Nick Xenophon has revealed his party will oppose cuts to the Australian Renewable Energy Agency (Arena) and propose amendments to allow the agency to recoup some funds or take equity in projects it invests in.
The compromise comes after sustained Greens opposition and uncertainty within Labor over whether to accept the $1.3bn cut to Arena contained in the government’s omnibus savings bill.
Xenophon told Guardian Australia on Friday he will write to shadow climate change and energy minister, Mark Butler, seeking Labor support for the compromise when parliament returns next week. It follows concern about the cut expressed at Labor’s left caucus in the first sitting week of parliament.
The government plans to cut $1.3bn from Arena, which gives out funding in the form of grants. It has promised to create a separate $1bn fund that will give loans or take an equity stake in emerging clean energy technologies, funded from the Clean Energy Finance Corporation’s existing allocation for borrowing.
On Friday Xenophon announced he and his colleagues would vote against the cut and put up an alternative to save Arena.
The plan is to change Arena’s funding rules to allow it to have grants repaid with interest, if the project funded becomes a commercial success. Alternatively, Arena would be given the option of taking equity in the project and reap returns.
“Under both proposals money would be ploughed back into the fund to replenish it,” Xenophon said in a statement.
“If the Turnbull government is fair dinkum about innovation and agility, this proposed change to the funding mechanism will be a game changer in the innovative renewable energy space.”
Xenophon said ditching the Arena grants fund ignored its role in driving early-stage innovation.
Labor, the Greens and NXT’s three senators are sufficient to block the omnibus savings bill or insist on changes to the Arena cuts, if the government is amenable.
Before the election Labor proposed accepting the $1.3bn cut but to offset it with a $300m increase in funding for renewable energy.
Last week, manager of opposition business, Tony Burke, said those two elements of the policy went together, leaving Labor room to oppose the $1.3bn cut to Arena when it decides its stance on the omnibus bill next week.
Labor is also yet to decide on the $1.4bn cut to the clean energy supplement, which would decrease the benefits of new welfare recipients.
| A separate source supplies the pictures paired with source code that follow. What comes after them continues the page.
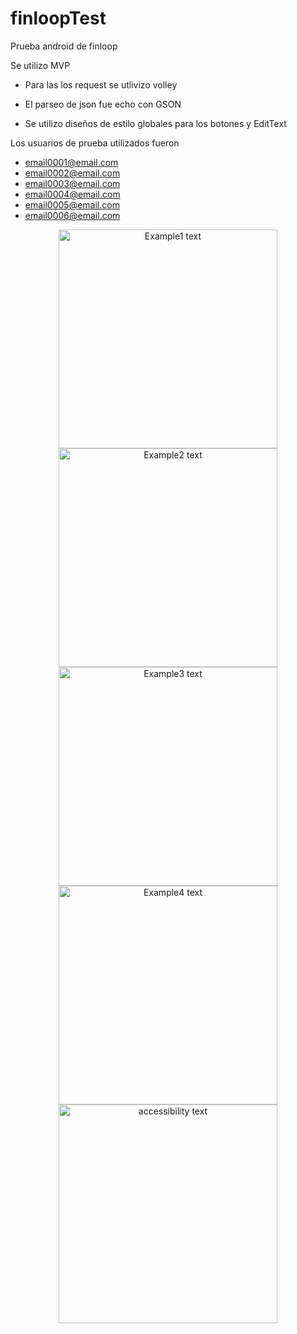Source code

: # finloopTest
Prueba android de finloop

Se utilizo MVP

* Para las los request se utlivizo volley

* El parseo de json fue echo con GSON

* Se utilizo diseños de estilo globales para los botones y EditText

Los usuarios de prueba utilizados fueron

* email0001@email.com
* email0002@email.com
* email0003@email.com
* email0004@email.com
* email0005@email.com
* email0006@email.com

<p align="center">
  <img src="https://github.com/ljesusr/finloopTest/blob/master/device-2020-06-17-172612.png" width="350" title="Example1 text">
  <img src="https://github.com/ljesusr/finloopTest/blob/master/device-2020-06-17-172731.png" width="350" title="Example2 text">
  <img src="https://github.com/ljesusr/finloopTest/blob/master/device-2020-06-17-172751.png" width="350" title="Example3 text">
  <img src="https://github.com/ljesusr/finloopTest/blob/master/device-2020-06-17-172800.png" width="350" title="Example4 text">
  <img src="https://github.com/ljesusr/finloopTest/blob/master/device-2020-06-17-172632.png" width="350" alt="accessibility text">
</p>
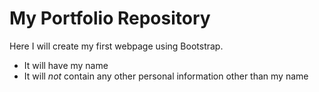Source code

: # My Portfolio Repository

Here I will create my first webpage using Bootstrap.

* It will have my name
* It will *not* contain any other personal information other than my name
It backed the cut before the election, but is signalling it could now oppose it due to its effect on those on already-low welfare payments like the pension and the dole.
On Friday morning the finance minister, Mathias Cormann, called on Labor to back all the measures in the omnibus savings bill which “received bipartisan support during the course of the election campaign”.
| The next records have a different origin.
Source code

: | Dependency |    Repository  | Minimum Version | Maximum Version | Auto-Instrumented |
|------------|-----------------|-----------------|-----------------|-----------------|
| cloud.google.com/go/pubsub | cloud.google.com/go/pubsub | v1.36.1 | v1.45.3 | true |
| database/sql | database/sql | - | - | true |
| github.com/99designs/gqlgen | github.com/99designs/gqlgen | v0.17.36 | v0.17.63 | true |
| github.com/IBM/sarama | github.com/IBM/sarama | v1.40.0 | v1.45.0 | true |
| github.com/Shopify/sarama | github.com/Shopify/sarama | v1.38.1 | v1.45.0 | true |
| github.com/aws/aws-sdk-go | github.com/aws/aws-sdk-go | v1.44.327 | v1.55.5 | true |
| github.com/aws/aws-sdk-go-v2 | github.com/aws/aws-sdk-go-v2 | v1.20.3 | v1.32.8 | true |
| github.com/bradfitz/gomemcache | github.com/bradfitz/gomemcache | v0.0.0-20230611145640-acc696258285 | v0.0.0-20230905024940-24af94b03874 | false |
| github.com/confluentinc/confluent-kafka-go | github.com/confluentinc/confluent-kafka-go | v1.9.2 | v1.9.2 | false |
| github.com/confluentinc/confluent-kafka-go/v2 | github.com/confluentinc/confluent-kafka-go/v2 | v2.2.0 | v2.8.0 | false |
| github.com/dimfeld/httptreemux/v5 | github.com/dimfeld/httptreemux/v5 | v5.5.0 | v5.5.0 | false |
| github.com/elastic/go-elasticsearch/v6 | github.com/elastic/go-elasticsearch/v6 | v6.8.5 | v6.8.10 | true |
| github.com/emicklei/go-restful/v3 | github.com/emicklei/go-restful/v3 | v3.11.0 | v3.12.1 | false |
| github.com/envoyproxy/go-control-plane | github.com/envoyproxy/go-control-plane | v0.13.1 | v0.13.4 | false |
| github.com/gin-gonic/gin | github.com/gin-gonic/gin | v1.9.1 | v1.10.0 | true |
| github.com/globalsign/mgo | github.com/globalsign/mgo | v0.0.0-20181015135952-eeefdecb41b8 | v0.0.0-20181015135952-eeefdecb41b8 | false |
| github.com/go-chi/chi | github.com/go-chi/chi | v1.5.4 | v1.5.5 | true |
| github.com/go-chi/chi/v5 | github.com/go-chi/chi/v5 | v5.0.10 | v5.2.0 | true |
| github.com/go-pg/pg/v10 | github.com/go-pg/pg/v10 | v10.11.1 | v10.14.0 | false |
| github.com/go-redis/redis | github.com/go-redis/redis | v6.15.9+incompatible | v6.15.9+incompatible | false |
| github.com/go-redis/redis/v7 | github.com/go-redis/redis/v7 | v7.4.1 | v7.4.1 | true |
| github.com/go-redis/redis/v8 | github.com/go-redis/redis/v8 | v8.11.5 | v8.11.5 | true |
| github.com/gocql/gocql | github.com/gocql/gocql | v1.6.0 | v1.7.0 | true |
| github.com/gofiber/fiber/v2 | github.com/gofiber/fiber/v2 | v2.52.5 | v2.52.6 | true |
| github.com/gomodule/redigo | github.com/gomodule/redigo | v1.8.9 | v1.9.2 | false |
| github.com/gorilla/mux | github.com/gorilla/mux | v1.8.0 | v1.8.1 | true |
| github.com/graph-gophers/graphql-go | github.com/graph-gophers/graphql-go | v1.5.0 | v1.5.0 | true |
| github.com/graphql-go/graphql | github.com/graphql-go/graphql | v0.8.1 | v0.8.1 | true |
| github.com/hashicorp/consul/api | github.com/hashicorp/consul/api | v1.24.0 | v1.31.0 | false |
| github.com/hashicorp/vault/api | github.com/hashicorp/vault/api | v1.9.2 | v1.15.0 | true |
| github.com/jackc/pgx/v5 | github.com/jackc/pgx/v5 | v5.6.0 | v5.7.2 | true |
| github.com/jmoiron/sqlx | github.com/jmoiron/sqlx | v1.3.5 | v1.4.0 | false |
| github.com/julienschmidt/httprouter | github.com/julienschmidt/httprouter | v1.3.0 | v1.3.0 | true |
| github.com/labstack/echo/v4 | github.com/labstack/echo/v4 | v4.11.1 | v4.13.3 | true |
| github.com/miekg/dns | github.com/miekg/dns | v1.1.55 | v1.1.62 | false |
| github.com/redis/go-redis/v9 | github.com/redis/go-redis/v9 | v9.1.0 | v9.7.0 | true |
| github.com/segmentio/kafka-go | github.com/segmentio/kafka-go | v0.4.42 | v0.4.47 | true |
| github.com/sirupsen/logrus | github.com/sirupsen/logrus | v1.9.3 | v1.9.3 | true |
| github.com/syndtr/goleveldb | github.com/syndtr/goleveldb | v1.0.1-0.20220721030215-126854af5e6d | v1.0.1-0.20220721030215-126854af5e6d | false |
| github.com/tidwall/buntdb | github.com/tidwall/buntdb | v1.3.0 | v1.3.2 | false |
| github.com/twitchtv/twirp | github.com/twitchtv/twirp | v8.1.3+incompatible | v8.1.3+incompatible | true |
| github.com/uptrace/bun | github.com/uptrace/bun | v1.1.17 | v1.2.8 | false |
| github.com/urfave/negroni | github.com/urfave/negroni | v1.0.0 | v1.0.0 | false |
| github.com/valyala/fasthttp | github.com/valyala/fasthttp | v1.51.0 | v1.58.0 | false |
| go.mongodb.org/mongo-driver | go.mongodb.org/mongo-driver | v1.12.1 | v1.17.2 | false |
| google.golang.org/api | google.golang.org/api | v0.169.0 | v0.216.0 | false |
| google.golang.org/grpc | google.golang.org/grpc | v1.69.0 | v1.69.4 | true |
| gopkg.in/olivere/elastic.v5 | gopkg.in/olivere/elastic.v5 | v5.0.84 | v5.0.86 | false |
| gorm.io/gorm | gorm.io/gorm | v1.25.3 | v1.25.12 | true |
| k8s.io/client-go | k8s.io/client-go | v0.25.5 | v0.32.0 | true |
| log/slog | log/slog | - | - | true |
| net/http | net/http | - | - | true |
Asked on Sky News if the government would accept some measures being broken out of the savings bill to pass the rest of the measures, Cormann repeated that he expected Bill Shorten to “deliver on his word” and pass the lot.
On Thursday the Greens energy and climate spokesman, Adam Bandt, called on Labor to “to listen to energy companies, the CSIRO, university solar researchers and the Australian people who all say Arena’s funding should continue”.
“Australia could be a renewable energy superpower, yet we have a government intent on sending us back to the dark ages by cutting clean energy ... and an opposition who may wave through these cuts,” he said.
• Correction: An earlier version of this article suggested $1.3bn would be cut from Arena’s budget and added to a new renewable energy fund. In fact, the $1bn for the Clean Energy Innovation Fund will come from CEFC’s existing borrowings.